VITA DI FILIPPO ANFUSO DA FIUME A SALÒ
Filippo Anfuso venne condannato a morte in contumacia nel 1945 dall’Alta Corte di Giustizia per collaborazionismo con i nazisti e per crimini fascisti. Nel 1949 invece dalla Corte d’appello di Perugia venne assolto. Forse è normale che ciò sia avvenuto, ma la cosa mi lascia disorientato. Per inquadrare meglio la sua personalità potrebbe tracciarne un profilo? E vorrei capire qualcosa di più come funzionava la giustizia nel dopoguerra. Caro Ferreti,
Filippo Anfuso sembrava destinato a una carriera giornalistica e letteraria. A Catania, dove era nato nel 1901, aveva pubblicato versi e racconti. A Roma, dove studiò giurisprudenza con Galeazzo Ciano, collaborava con parecchi giornali e nel 1919 fu inviato a Fiume dall’Idea Nazionale per raccontare l’«impresa» di d’Annunzio ai lettori del maggiore periodico nazionalista. Ma era anche attratto dal mondo della diplomazia e nel 1925 vinse insieme a Ciano il concorso del ministero degli Esteri.

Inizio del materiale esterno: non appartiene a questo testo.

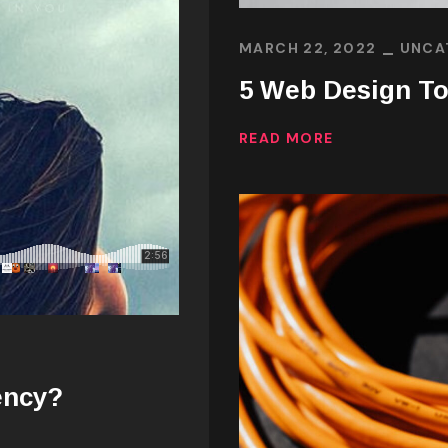
MARCH 22, 2022
UNCA
5 Web Design To
READ MORE
ency?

Fece alcune esperienze in Europa, tornò a Roma per lavorare al Gabinetto del ministro e ne divenne il capo quando Mussolini dette il ministero degli Esteri a Galeazzo Ciano, da qualche anno suo genero. Ma Anfuso non fu mai un «raccomandato». Era brillante, acuto, bene informato e destinato ad avere un ruolo di primo piano nella politica estera italiana sino a quando la logica dell’alleanza con la Germania rese Mussolini sordo ai consigli e agli ammonimenti dei suoi principali collaboratori. Ma questo non impedì che Anfuso, anche quando non condivideva le iniziative di Mussolini, ne subisse il fascino. Chiese di lasciare Roma e divenne ministro a Budapest, ma quando Mussolini fu liberato dal Gran Sasso, dopo l’armistizio dell’8 settembre, gli inviò un telegramma per dirgli che sarebbe stato con lui «sino alla morte». Grato per questa manifestazione di lealtà, il capo della Repubblica sociale italiana, come fu chiamato lo Stato fascista, lo nominò ambasciatore a Berlino e, poche settimane prima della fine della guerra, viceministro degli Esteri. Anfuso stava rientrando a Salò il 25 aprile 1945 quando incrociò i comandi tedeschi in fuga e capì che tutto ormai era finito. Sapeva che il 12 marzo, a Roma, un tribunale lo aveva accusato di complicità nell’assassinio dei fratelli Rosselli, in Francia nel 1937, e lo aveva condannato a morte con «fucilazione alla schiena». Era a Parigi in cerca di un rifugio, nell’ottobre del 1945, quando fu arrestato dalle autorità francesi per le stesse ragioni. Rimase nelle prigioni francesi per tre anni, dal 1945 al 1947, e in quella di Fresnes, dove passò il periodo più lungo, dovette saziare la curiosità dei suoi compagni di carcere, quasi tutti criminali comuni, che continuavano a fargli domande su Mussolini. Quando la magistratura francese decise che nel caso dei fratelli Rosselli non vi era «luogo a procedere», andò in Spagna dove riprese la sua attività giornalistica. Tornò in Italia nel 1949, quando venne assolto dal Tribunale d’appello di Perugia, e intraprese una nuova carriera politica nel Movimento sociale italiano.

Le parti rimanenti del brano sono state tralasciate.